Statistical analysis

Data were collected, revised, coded, and entered into IBM SPSS version 23. The quantitative data were presented as median, standard deviations, and ranges when parametric. The data for qualitative variables was presented in the form of numbers and percentages. The chi-square test and/or Fisher exact test were used to compare groups regarding qualitative data if the expected count in any cell was less than 5. The comparison between two independent groups with quantitative data and parametric distribution was done by using an independent t-test while non-parametric data were done by using the Mann–Whitney test. The confidence interval was set to 95% and the margin of error accepted was set to 5%. So, the p-value was considered a significant p-value < 0.05. Binary logistic regression analysis was used for calculating the highest risk factors for developing post-lung resection DVT.

Results

Over the study period, a total of 150 patients were screened, and three patients were excluded from the study due to their inability to perform Doppler US. One of them had elephantiasis, and the remaining two patients had previous operations in the lower limb. So, the total number of studied patients was 147. All patients were asymptomatic regarding lower limb DVT symptoms after lung resection. According to the results of Doppler US, the patients were divided into 2 groups: group 1 (n = 143) with post-lung resection and no DVT and group 2 (n = 4) with post-lung resection subclinical DVT.

The incidence of patients who developed subclinical DVT was 2.721%.

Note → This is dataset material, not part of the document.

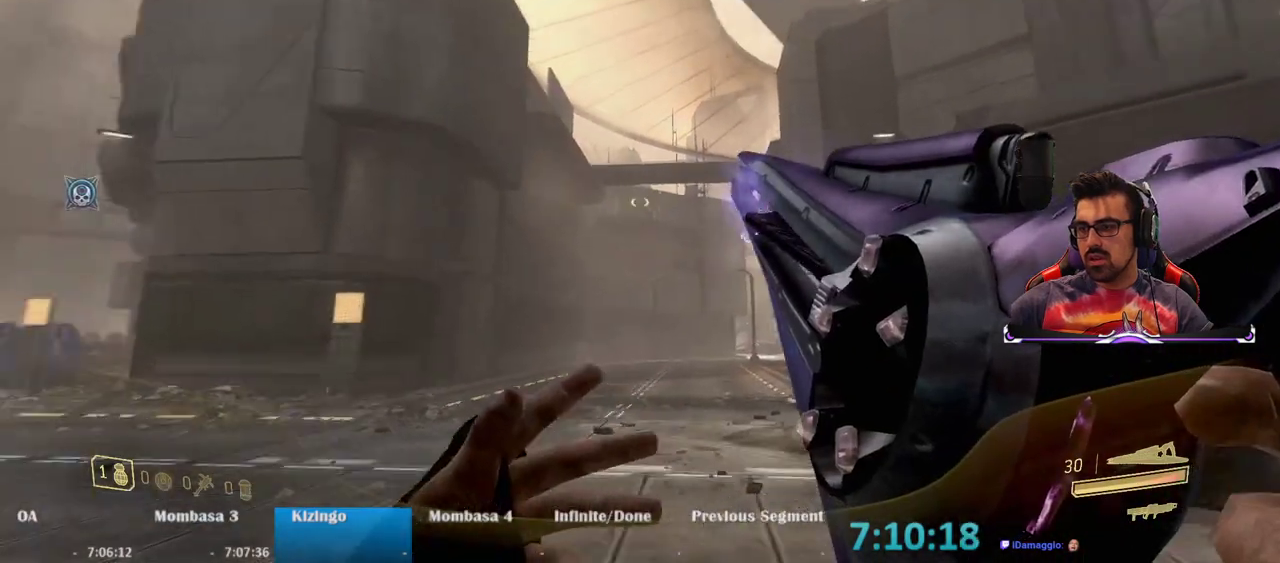
{"keys": ["a"], "mouse": ["right"], "events": [[67, "d", "down"], [350, "d", "up"], [500, "a", "down"], [500, "mouse_right", "down"]]}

Of patients with subclinical DVT (n = 4), one died owing to multiorgan failure, and the other three were discharged to home on oral anticoagulants for 3 months After excluding signs and symptoms of VTE, a Doppler ultrasound revealed remission of DVT.

Patient demographics

The median age of the patients studied in group 1 (n = 143) was 55 years, ranging between 18 and 78 years. Of cases, 57.3% were male, while it was 48 years in group 2 (n = 4), ranging between 40 and 63 years. Half of the cases were male, 50%. The median BMI in group 1 (n = 143) was 30.8, while it was 34.6 in group 2 (n = 4). There was a statistically insignificant difference between both groups as regards patient demographics (Table 1).

Table 1 Description of personal data among the 2 groups

As regards Caprini risk assessment, there were 112 patients (78.3%) with moderate Caprini VTE Risk in group 1 (n = 143) versus 1 patient (25%) in group 2 (n = 4). There were 31 patients (21.7%) with high Caprini VTE Risk in group 1 (n = 143) versus 3 patients (75%) in group 2 (n = 4). There was a statistically significant difference between both groups (P-value 0.01) (Table 2).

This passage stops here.